I think it is interesting that people are still paying for an overpriced machine like a Dimension/Stratasys.
Those machines look overpriced to you, because you're only thinking about your needs, and for those, they may in fact be overpriced. Keep in mind that most of the people here are making parts in a commercial, high-$ setting where "not bad" is "not good enough." With those high-priced machines, you can pretty much count on loading a file, hitting print, and coming back to a finished part in X hours, for days/weeks/months with minimal interruptions. With paid support, when that doesn't happen, you pick up the phone and someone comes and makes it work.
Of course all of this is expensive.
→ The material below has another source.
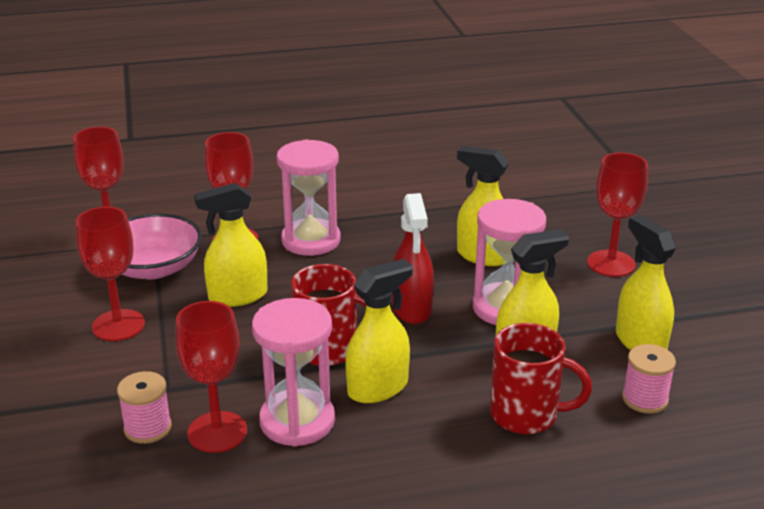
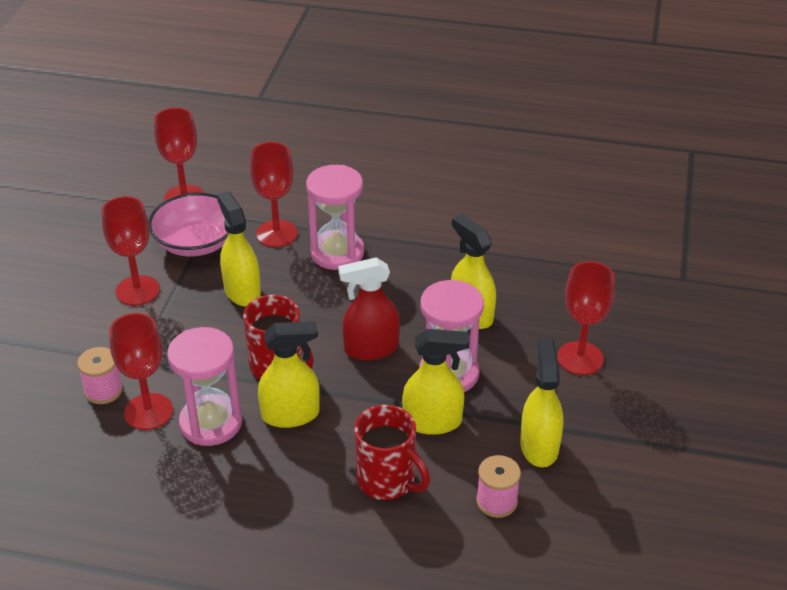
camera: 25 degrees right, 10 degrees up
yellow spray bottle [194,183,267,307] -> yellow spray bottle turned 60 degrees clockwise [217,191,261,306]
red spray bottle [392,193,434,324] -> red spray bottle turned 60 degrees clockwise [338,257,400,360]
But, so is having a machine that fails to print 5-10% of parts well the first time, or that can't print certain parts without a lot of fiddling to deal with the lack of support material or a heated chamber, or having an employee who costs $60k/year with benefits, who can make you $180k in revenue, spend most of a month futzing with a bag of bolts trying to get it to print.
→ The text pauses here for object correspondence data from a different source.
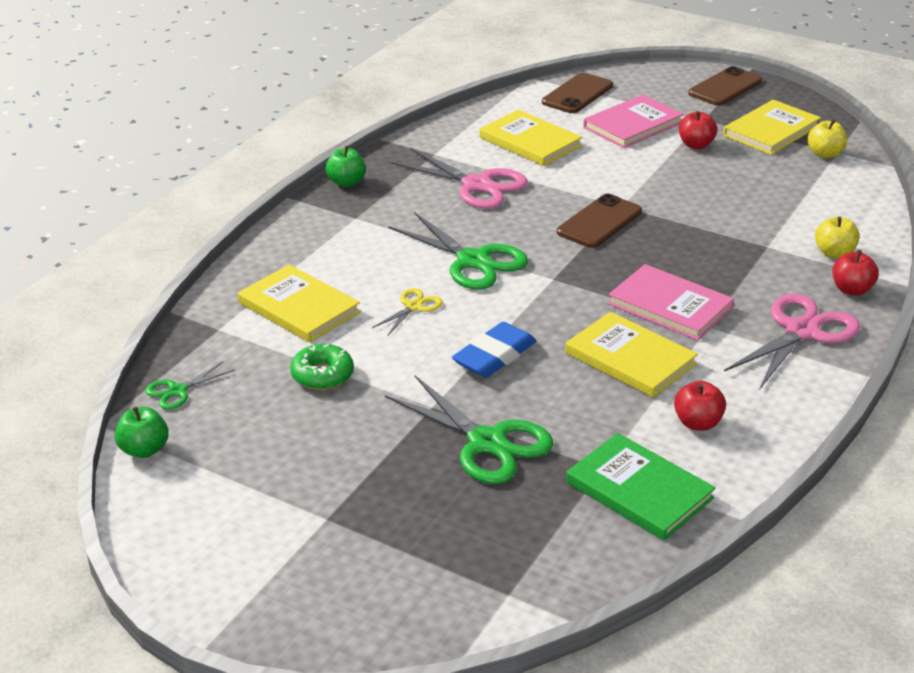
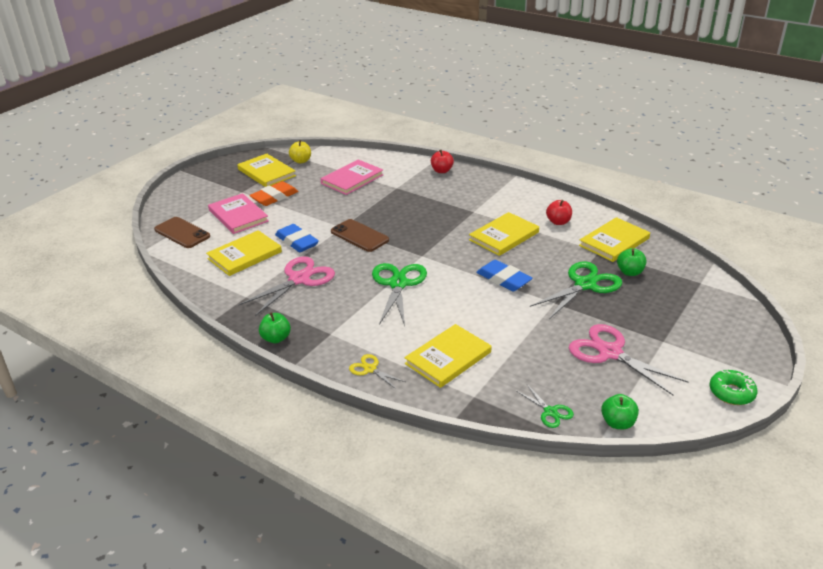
camera: 85 degrees left, 0 degrees up
green donut [290,344,354,390] -> green donut moved to [709,370,757,405]
yellow scissors [372,288,443,335] -> yellow scissors moved to [349,354,405,389]
green scissors [388,212,528,290] -> green scissors turned 45 degrees counterclockwise [372,263,427,326]
green book [566,433,716,540] -> yellow book [579,217,650,262]
pink book [608,264,734,341] -> pink book moved to [321,159,384,195]
red apple [679,111,717,149] -> orange eraser [249,181,298,206]
brown phone [688,66,762,106] -> none
pink scissors [724,293,860,390] -> pink scissors moved to [569,324,688,395]
yellow apple [815,216,859,259] -> none
none -> blue eraser [275,224,319,252]
none -> green apple [617,248,647,276]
Also, many people here eye the 3DP thing a little skeptically, especially with newcomers, because right now it is going through a major bull$#@! hype phase in popular culture. Media idiots are doing stories that make it sound like we will be printing iPhones in our kitchen before we know it. The guys here are professionals in the business of manufacturing, whose job is to deal with all the details that make the difference between something that is 95% there, and 100% there, like the difference between a part that is +/- .005" in quantity of one, and +/- .0002" in quantity of 1,000. So every time they hear somebody pipe up about how 3D printing is going to revolutionize everything, it's like a major-league player listening to some goober in a sports bar go on about why player X can't hit the ball right.
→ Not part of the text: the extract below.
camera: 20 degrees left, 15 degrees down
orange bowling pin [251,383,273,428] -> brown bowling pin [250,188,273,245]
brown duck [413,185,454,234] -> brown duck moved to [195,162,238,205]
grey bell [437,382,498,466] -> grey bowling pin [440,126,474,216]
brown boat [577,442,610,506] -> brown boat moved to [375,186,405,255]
To be sure, there's a lot of bias embedded in there, too. The first steamships weren't a match for the best sailing ships of their day, but they kept getting better. Additive manufacturing may not take over everything, but as the technology gets better and costs come down, it will have a growing impact. Mori Seiki has a machine
LASERTEC 65 Additive Manufacturing - A DMG MORI World Premiere in 2014 that is getting a lot of attention, and GE is starting to use SLS machines for turbine parts in a production setting. Personally, I tend to think it will be more evolutionary than revolutionary.